Overview: It’s safe to say that we’re fans of the Honda Accord. Honda’s bread-and-butter mid-size car has held a spot on our annual 10Best Cars list more times (30) than any other vehicle. Credit Accord hallmarks such as excellent packaging, a comfortable ride, engaging handling, and top-notch build quality for the model’s decades-long reign.
Last year, a significant update brought revisions to the car’s exterior and interior, as well as a host of new technology and safety features, including Apple CarPlay and Android Auto and the Honda Sensing suite of safety features (adaptive cruise control, a collision-mitigation braking system, lane-keeping assist, and more).
Available as either a two-door coupe or a four-door sedan, the Accord continues to offer four- and six-cylinder engine choices. Measuring 2.4 liters, the standard 185-hp four-cylinder engine is available with a six-speed manual or a continuously variable automatic transmission (CVT). Accord Sport and Sport Special Edition sedans add 4 horsepower to that total, as well as a host of other features (including 19-inch wheels, bigger brakes, side sills, and a rear lip spoiler) to denote the two trims’ more driver-focused nature. A 278-hp 3.5-liter V-6 is available on the Accord EX-L and standard on the top-of-the-line Touring. While V-6 sedan consumers must give shifting control to a six-speed automatic transmission, EX-L V-6 coupe drivers can choose a six-speed manual transmission. Finally, the new-for-2017, sedan-only Accord hybrid relies on a 2.0-liter Atkinson-cycle four-cylinder and two AC motor/generators to deliver a combined 212 horsepower. Fuel-economy figures span from a less-than-stellar 18/28 mpg city/highway for the V-6 manual coupe to an impressive 49/47-mpg rating for the hybrid sedan.
All Accords come generously equipped. Features such as dual-zone automatic climate control, steering-wheel-mounted audio and cruise controls, Bluetooth, and a rearview camera are standard on even the lowliest Accord LX sedan and Accord LX-S coupe. While Honda Sensing is available throughout the Accord line (although it can’t be paired with a manual transmission), Apple CarPlay, Android Auto, and a navigation system can be found only on higher-end trim levels.
Prices range from $23,190 for the well-equipped six-speed manual Accord LX sedan to $36,790 for the loaded Accord Touring hybrid sedan. For this review, we drove a $35,665 Honda Accord Touring sedan.

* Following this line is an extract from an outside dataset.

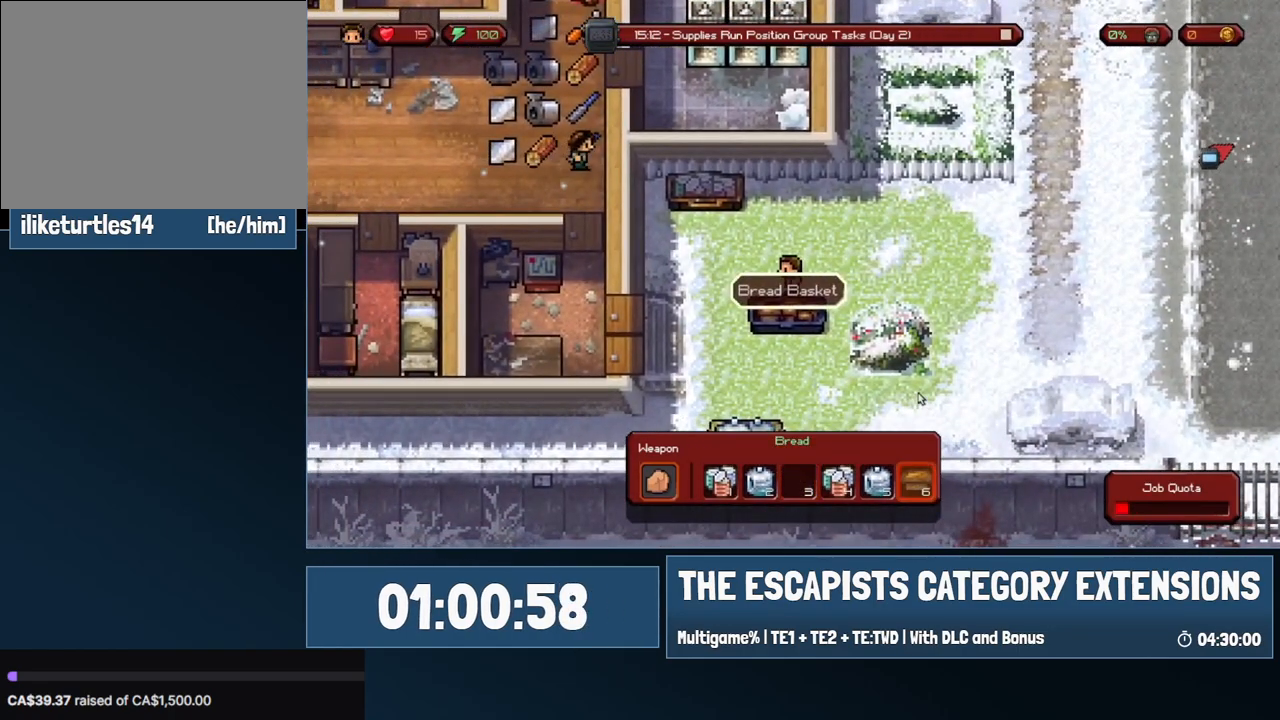
{"keys": ["a", "w"], "mouse": [], "events": [[33, "mouse_left", "down"], [83, "a", "down"], [133, "mouse_left", "up"], [133, "w", "down"]]}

What’s New: The Accord hybrid returns to the lineup for 2017 after a one-year hiatus during which manufacturing was moved from Ohio to Japan. The new car incorporates the myriad of revisions made to the rest of the Accord model line last year, and it also features the reworked powertrain mentioned earlier. Meanwhile, the Accord sedan sees the addition of a new Sport Special Edition model. Based on the Accord Sport, the Sport Special Edition adds heated leather seats with red stitching to the interior and requisite Special Edition badging to the exterior. The Sport Special Edition is available with the choice of a six-speed manual or a CVT and adds $1000 to the equivalent Accord Sport’s price.
What We Like: Comfortable, spacious, fuel-efficient, and surprisingly enjoyable to drive, the Honda Accord remains one of our favorite mid-size options. Good outward visibility means the Accord is easy to navigate through crowded parking lots, while the sedan has a massive rear seat with enough space to comfortably coddle the average NBA player. Honda also democratizes important safety features, offering adaptive cruise control, collision-mitigation braking, and lane-keeping assist across the Accord range. Finally, there’s no denying the Accord hybrid’s impressive fuel-economy figures and surprisingly sprightly performance.
What We Don’t Like: Although we really like the Accord, the model isn’t without flaws. While Honda has created one of the industry’s better CVTs, the transmission still fails to better the traditional multi-speed automatics found in a number of the Accord’s competitors. We also wish Honda would add a volume knob to the touchscreen infotainment system that’s found in EX and higher Accord models and that a traditional blind-spot-detection system—with warning lights in the side mirrors—were offered in place of Honda’s LaneWatch camera, which displays a video-camera image from the right side of the car on the center screen whenever the driver uses the right turn signal. It often interrupts the navigation or entertainment functions to show the driver nothing more useful than a view of the curb in town or the highway shoulder as you approach your exit. Consumers looking at the Accord hybrid should also be aware of the engine’s loud drone under acceleration.